▸ SET OF TASKS
(1) Write out the part of the agent registration guide starting at "2. OIDC CIBA" and ending at "Name — human-readable label.".
(2) Translate this sentence from the agent registration guide into Spanish: "The dashboard reveals the client_secret exactly once at the end of the wizard — copy it to your secret store immediately."

▸ SELECTED EXTRACT
* * * *

When to register an agent vs. a regular OAuth client

Section titled “When to register an agent vs. a regular OAuth client”

Register an agent when:

  • The client acts on behalf of a specific user (the act claim identifies the agent; sub identifies the human).
  • You want per-user revocation to satisfy GDPR Art. 7(3) consent withdrawal without rotating the agent’s secret.
  • The fleet of clients needs uniform rate limits, alerts, and an audit trail that survives admin handovers.

Register a regular OAuth client when:

  • The client is a first-party app signing in human users via authorization code (no act claim, no agent semantics).
  • You only need machine-to-machine access (client_credentials) without any user delegation.

Agents typically combine some of these grant types — the agent registration allowlists them all:

  1. RFC 8693 Token Exchange (Story 23.2) — the agent already holds a user’s access token and exchanges it for a scoped-down agent token. Inline and synchronous; no user prompt at exchange time.
  2. OIDC CIBA (Story 23.3) — the agent initiates a request; the user approves out-of-band on a separate device; the agent polls until issuance.
  3. RFC 8628 Device Authorization (Story 23.1) — CLI / IoT-style agents print a code and URL; the user signs in on a browser.

Every issued token carries an act claim identifying the agent client. The Node SDK’s verifyToken() exposes this as payload.act and Auth.isAgentToken(token) returns true for any agent-issued token.

From the dashboard: Agents → Register agent. Enter:

  • Name — human-readable label.
  • Description (optional) — what the agent does.
  • Class (optional) — free-form label (e.g. mcp-server, voice, llm); surfaced in audit views.
  • Allowed scopes — space-separated list. Tokens issued for this agent are intersected against this allowlist.
  • Grant types — check at least one of: token-exchange, CIBA, device-code, client-credentials.
  • Max token TTL (seconds) — 60–900s ceiling. Lower = smaller blast radius if a token leaks. Default 300s.

The dashboard reveals the client_secret exactly once at the end of the wizard — copy it to your secret store immediately.

Tenant admin revoke (DELETE /v1/auth/dashboard/tenants/{slug}/agents/{agentId}):

  • Sets revoked_at on the agent row.
  • Inserts an agent_token_denylist row valid for the agent’s max TTL.
  • Bearer-auth middleware rejects every subsequent token whose act.sub matches the agent (immediate, not eventual).
  • Idempotent — re-revoking returns 200 with the existing revoked_at.

End-user revoke (DELETE /v1/users/me/agents/{agentClientId}, GDPR Art. 7(3)):

  • Inserts a user_agent_revocations row keyed (tenant_id, user_id, agent_client_id).
  • Token-issuance gates in token-exchange + CIBA reject any future mint where (act.sub, sub) matches a revocation row.

* * * *

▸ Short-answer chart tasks
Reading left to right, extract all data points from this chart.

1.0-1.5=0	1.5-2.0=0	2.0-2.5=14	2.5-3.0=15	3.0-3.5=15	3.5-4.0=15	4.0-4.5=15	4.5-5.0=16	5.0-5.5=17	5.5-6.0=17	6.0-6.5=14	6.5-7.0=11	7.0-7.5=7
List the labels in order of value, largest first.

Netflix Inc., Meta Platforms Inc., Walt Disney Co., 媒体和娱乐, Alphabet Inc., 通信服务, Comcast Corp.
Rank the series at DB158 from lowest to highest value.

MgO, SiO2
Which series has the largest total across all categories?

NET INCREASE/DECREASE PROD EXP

* * * *

▸ EXERCISE RESULTS
(1)
2. OIDC CIBA (Story 23.3) — the agent initiates a request; the user approves out-of-band on a separate device; the agent polls until issuance.
  3. RFC 8628 Device Authorization (Story 23.1) — CLI / IoT-style agents print a code and URL; the user signs in on a browser.

Every issued token carries an act claim identifying the agent client. The Node SDK’s verifyToken() exposes this as payload.act and Auth.isAgentToken(token) returns true for any agent-issued token.

From the dashboard: Agents → Register agent. Enter:

  • Name — human-readable label.

(2) El panel muestra el client_secret una sola vez, al final del asistente; cópielo de inmediato en su almacén de secretos.